Ao todo, 11 pessoas foram denunciadas à 1ª Vara Especializada em Organização Criminosa da Capital pelos crimes de organização criminosa, corrupção passiva, fraude em licitação e lavagem de dinheiro. As investigações apontam que contratos firmados pelo IRM entre julho de 2022 e maio de 2026 serviam para repassar verbas a empresas como a Engeconsult Consultores Técnicos LTDA, que recebeu R$ 58,3 milhões, e a R. Peotta Engenharia e Consultoria LTDA, contemplada com R$ 25,1 milhões.

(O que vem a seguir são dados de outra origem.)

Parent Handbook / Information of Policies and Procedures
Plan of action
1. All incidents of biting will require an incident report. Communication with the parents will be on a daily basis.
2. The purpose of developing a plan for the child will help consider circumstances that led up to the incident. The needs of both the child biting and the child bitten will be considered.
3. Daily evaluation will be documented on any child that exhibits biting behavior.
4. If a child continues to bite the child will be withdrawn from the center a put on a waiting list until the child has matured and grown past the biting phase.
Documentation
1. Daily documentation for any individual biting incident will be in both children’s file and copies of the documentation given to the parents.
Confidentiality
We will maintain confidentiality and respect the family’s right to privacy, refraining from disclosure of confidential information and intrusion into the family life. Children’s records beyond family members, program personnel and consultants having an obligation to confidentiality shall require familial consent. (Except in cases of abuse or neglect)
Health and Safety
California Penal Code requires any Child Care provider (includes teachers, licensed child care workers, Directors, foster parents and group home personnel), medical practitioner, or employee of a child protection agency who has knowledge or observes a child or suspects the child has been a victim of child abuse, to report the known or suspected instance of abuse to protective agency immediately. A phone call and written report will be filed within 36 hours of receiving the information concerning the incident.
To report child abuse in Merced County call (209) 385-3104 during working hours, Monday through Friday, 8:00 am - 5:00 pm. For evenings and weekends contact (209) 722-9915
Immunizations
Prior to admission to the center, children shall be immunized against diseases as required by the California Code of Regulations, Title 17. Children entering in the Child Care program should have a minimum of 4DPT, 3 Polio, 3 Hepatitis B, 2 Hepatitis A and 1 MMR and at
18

O esquema contava com a participação de nomes como Maurício Silva Knoploch dos Santos, diretor de Planejamento do IRM, o delegado da Polícia Civil e diretor Franquis Dias Nepomuceno, e o procurador do Estado Marcelo Lopes da Silva. O dinheiro era transferido para o Instituto Bio, uma ONG presidida por Caroline Soares Barros, e sacado em espécie com escolta armada. O governo do Rio de Janeiro informou que o caso foi identificado via auditoria interna e encaminhado ao Ministério Público, ressaltando que o IRM possui mandato fixo para sua presidência, atualmente ocupada interinamente pelo desembargador Ricardo Couto.